AI’s function as a mirror for human bias has already proved dangerous, and even deadly. Adam Raine, a teenager using ChatGPT as a therapist, died by suicide after confiding in the chatbot instead of a human support network. The technology’s tendency to affirm the user’s inputs fails the most vulnerable in our society — including young people who are still finding their values, responses to challenges and sense of purpose in life. Imagine a child scrolling on Sora 2, OpenAI’s entirely AI-generated social media app, and viewing the exact videos they ask for — entering a rabbit hole of their own creation.
Intentional disinformation also spreads more easily when supercharged with generative AI. In CSCI 0150: “Introduction to Object-Oriented Programming and Computer Science,” students are shown examples of political campaigns conducted with AI generated content, such as the infamous Obama deepfakes.
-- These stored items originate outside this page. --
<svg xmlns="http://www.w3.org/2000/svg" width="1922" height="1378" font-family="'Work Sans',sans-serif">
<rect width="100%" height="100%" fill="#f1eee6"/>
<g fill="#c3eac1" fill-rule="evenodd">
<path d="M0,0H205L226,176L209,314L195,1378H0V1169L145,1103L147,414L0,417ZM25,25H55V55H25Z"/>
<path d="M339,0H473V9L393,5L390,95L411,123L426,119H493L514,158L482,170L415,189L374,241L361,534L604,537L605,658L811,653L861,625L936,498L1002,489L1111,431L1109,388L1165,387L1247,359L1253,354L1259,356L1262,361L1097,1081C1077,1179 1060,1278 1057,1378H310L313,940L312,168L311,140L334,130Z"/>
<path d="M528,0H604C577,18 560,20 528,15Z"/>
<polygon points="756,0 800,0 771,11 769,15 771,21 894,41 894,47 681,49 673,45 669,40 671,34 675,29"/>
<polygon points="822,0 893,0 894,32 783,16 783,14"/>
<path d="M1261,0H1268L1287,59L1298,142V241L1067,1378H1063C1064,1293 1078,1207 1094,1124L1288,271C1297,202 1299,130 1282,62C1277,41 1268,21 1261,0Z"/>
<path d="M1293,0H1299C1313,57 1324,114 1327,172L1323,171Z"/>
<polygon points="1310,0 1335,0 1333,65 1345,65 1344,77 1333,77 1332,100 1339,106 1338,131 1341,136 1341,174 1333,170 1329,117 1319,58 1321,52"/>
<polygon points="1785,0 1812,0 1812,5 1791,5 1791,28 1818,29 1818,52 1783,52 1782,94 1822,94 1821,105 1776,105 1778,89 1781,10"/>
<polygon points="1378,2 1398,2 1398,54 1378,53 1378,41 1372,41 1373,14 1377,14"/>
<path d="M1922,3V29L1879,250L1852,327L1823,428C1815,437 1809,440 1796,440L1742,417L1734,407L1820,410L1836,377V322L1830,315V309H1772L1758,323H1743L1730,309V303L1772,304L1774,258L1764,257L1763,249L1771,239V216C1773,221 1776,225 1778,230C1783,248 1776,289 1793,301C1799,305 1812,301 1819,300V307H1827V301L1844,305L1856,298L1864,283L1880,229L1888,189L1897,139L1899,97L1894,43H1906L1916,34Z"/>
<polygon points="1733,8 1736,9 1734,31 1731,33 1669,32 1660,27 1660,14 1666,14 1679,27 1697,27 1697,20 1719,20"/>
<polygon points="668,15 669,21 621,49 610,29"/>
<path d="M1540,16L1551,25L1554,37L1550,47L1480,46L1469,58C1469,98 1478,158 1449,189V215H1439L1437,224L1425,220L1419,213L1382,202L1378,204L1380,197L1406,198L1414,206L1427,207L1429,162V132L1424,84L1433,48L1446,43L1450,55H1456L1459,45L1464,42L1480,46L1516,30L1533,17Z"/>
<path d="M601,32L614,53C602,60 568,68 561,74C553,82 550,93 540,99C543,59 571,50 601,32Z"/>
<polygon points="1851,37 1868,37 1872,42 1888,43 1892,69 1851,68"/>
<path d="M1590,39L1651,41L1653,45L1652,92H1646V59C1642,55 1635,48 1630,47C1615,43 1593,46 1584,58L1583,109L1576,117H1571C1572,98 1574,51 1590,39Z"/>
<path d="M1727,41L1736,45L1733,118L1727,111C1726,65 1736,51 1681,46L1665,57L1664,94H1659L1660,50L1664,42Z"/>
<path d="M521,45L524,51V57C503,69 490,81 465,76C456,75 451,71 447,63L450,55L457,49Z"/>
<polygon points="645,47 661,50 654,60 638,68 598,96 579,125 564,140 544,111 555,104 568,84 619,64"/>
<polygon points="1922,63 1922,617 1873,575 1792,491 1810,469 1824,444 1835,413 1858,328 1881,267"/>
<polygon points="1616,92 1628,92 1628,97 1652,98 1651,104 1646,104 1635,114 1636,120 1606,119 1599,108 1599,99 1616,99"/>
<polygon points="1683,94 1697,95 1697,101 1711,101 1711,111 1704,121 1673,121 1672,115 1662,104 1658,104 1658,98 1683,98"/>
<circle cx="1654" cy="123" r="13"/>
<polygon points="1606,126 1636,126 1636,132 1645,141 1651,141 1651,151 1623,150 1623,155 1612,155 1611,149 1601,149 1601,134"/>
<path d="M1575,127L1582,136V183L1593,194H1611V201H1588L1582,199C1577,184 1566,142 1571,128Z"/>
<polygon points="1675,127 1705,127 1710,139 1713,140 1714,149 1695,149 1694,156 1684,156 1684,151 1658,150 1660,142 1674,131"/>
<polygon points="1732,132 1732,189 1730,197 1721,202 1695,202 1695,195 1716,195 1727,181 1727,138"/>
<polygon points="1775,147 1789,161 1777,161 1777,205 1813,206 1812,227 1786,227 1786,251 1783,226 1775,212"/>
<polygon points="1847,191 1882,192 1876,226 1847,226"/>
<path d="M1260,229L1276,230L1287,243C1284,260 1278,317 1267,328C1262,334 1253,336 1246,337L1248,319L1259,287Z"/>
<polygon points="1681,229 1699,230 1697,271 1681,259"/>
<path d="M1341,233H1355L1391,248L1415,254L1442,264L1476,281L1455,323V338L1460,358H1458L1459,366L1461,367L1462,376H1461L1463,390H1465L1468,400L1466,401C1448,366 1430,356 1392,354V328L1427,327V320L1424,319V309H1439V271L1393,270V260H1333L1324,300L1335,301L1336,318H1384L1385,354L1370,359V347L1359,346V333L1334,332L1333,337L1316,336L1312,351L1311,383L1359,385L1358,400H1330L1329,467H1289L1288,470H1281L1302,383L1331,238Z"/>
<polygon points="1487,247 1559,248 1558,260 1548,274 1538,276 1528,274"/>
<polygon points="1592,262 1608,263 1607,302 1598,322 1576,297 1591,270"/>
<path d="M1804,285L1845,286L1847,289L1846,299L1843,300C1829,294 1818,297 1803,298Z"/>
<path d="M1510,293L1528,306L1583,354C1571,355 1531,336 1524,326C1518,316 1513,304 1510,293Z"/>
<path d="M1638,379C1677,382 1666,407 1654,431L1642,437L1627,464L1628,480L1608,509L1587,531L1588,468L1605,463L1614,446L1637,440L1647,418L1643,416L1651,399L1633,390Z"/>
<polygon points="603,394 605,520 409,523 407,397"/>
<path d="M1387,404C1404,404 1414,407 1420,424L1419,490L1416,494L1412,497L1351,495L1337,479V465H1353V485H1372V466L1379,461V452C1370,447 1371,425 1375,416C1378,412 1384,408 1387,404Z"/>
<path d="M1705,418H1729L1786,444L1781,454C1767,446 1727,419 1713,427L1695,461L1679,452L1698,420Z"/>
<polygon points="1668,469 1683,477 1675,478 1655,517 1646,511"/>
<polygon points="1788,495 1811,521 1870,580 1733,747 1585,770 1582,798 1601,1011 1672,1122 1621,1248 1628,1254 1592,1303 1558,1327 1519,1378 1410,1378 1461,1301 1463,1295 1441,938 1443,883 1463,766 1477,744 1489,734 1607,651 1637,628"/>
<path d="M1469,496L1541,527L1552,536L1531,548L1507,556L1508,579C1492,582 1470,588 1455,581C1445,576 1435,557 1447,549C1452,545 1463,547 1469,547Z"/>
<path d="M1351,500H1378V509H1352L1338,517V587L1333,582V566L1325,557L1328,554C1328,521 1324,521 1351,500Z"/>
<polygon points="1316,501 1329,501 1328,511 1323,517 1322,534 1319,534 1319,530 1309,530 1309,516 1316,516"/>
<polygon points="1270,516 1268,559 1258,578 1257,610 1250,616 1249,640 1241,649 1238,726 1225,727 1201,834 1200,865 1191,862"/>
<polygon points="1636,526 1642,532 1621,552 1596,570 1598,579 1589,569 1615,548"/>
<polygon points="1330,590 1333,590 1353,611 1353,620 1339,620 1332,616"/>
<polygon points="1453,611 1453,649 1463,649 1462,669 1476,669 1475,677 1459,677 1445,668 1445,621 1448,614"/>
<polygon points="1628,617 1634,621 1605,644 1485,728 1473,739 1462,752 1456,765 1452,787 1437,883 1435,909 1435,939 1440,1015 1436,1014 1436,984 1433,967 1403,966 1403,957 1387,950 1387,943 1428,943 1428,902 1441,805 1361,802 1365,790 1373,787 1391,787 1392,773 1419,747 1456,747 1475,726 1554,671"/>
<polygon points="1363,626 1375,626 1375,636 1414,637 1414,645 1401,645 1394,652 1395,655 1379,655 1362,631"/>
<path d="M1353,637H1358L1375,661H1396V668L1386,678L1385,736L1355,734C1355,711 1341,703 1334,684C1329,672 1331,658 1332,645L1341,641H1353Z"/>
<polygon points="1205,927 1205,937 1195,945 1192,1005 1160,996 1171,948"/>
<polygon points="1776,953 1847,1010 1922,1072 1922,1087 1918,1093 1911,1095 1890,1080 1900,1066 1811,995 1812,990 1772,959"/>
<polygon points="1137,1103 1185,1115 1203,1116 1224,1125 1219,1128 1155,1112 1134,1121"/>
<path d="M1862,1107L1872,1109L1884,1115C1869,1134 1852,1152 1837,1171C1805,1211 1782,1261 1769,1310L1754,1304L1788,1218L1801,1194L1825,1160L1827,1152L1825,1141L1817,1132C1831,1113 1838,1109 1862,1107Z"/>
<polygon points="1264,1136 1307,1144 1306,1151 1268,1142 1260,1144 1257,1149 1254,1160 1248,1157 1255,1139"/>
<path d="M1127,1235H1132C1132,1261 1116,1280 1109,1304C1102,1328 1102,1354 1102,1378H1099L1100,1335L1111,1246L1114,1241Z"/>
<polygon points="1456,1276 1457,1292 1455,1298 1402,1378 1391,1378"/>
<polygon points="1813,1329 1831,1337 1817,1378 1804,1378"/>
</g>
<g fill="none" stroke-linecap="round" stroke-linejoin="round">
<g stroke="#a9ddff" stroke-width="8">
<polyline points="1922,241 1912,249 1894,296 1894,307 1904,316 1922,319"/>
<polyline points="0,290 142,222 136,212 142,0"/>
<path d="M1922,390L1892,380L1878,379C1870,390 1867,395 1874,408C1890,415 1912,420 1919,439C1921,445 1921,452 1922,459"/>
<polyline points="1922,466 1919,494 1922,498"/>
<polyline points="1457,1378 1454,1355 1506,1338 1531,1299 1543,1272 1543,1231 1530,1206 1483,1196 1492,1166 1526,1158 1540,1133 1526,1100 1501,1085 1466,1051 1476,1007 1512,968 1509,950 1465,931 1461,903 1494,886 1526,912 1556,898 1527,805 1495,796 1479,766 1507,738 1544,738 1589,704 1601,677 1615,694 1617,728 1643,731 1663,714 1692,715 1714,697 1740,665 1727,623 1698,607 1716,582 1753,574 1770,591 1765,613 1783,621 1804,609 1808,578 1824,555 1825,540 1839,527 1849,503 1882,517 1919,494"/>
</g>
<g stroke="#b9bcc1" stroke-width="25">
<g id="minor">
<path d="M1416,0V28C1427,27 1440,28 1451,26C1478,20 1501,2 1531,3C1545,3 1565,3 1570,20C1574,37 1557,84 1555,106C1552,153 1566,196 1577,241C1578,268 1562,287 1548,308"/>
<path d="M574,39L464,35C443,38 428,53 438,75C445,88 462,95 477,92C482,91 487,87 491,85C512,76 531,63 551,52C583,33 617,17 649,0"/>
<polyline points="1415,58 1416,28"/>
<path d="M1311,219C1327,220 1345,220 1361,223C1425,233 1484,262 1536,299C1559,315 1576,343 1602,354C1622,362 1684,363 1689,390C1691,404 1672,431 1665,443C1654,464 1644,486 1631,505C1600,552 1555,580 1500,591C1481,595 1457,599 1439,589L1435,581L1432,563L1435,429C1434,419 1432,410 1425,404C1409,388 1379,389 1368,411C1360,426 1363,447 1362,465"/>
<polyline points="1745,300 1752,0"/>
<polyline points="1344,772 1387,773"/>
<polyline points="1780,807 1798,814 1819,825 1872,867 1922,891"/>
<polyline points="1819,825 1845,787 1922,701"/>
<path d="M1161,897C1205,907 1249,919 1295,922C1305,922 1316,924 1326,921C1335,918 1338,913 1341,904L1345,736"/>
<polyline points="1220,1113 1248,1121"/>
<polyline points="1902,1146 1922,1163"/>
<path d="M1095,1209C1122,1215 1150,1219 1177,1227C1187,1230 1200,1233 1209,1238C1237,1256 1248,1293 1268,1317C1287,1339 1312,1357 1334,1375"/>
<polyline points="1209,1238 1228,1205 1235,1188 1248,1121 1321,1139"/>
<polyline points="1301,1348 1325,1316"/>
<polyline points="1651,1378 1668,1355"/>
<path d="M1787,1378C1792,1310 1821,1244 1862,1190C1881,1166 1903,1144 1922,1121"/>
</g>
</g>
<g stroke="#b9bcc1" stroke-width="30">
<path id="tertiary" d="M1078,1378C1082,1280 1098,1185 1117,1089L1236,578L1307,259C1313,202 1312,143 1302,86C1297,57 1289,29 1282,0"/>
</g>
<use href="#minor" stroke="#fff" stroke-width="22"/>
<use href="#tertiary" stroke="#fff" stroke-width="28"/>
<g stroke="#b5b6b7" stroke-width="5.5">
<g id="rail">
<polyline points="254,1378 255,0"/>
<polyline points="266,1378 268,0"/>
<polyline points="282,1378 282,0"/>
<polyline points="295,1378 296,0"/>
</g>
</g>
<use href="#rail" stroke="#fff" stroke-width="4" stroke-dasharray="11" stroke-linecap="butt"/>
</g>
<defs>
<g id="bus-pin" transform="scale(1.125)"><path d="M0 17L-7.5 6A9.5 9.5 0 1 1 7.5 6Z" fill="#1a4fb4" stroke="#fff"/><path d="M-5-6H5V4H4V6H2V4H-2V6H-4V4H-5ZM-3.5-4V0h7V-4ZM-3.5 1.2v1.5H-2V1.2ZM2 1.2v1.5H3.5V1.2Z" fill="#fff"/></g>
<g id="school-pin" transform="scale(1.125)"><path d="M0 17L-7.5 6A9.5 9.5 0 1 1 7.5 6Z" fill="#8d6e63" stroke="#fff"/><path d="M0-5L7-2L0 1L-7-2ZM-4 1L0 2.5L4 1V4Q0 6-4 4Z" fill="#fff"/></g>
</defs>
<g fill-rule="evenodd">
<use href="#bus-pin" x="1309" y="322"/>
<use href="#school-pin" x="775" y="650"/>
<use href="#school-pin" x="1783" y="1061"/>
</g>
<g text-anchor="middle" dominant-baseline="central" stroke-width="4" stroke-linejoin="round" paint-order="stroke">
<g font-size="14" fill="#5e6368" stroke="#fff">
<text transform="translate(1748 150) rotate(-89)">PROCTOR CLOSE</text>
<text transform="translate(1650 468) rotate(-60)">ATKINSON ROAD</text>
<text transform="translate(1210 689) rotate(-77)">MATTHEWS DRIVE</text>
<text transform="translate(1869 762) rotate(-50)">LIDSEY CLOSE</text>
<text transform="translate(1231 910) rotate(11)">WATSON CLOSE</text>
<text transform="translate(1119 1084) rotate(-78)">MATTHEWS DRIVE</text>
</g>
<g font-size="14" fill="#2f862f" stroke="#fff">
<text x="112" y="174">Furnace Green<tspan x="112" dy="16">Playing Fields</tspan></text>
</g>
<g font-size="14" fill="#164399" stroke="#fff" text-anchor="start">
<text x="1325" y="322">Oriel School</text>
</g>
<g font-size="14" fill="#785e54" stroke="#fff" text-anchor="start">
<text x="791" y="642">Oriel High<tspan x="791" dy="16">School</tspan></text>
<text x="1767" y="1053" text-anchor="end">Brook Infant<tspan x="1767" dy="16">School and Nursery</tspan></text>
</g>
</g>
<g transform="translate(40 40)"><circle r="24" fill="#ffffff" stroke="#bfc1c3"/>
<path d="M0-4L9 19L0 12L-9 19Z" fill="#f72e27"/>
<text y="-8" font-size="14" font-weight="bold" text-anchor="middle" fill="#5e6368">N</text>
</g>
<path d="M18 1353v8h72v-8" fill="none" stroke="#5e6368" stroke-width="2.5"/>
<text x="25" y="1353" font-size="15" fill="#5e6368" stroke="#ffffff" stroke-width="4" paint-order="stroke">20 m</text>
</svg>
When political figures malign their adversaries on the national stage, less informed social media users may be easily convinced by the argumentative tone and realistic visuals. Our elderly relatives are especially vulnerable to this kind of misinformation, but that doesn’t mean college students won’t fall for it.
If you doomscroll, consider just how slippery this slope is. We all know how hard a habit social media usage is to break, even without advanced software designed to create content tailored to our interests, aspirations and fears. If we don’t stop now, when it’s still possible to discern which videos are human-made and which are computer-generated, we’ll soon become addicted to an increasingly artificial reality.
As a Brown student, you likely value intentionality in the things you consume and came here looking for that same trait in others. So why use your taste, your cultural knowledge and your hard-earned writing and reading skills to let a statistical model do the living for you? When the time comes, imagine sitting down after a long day of class and opening your phone to events which never happened created by machines that have never felt. On that day, will you recognize what you lost?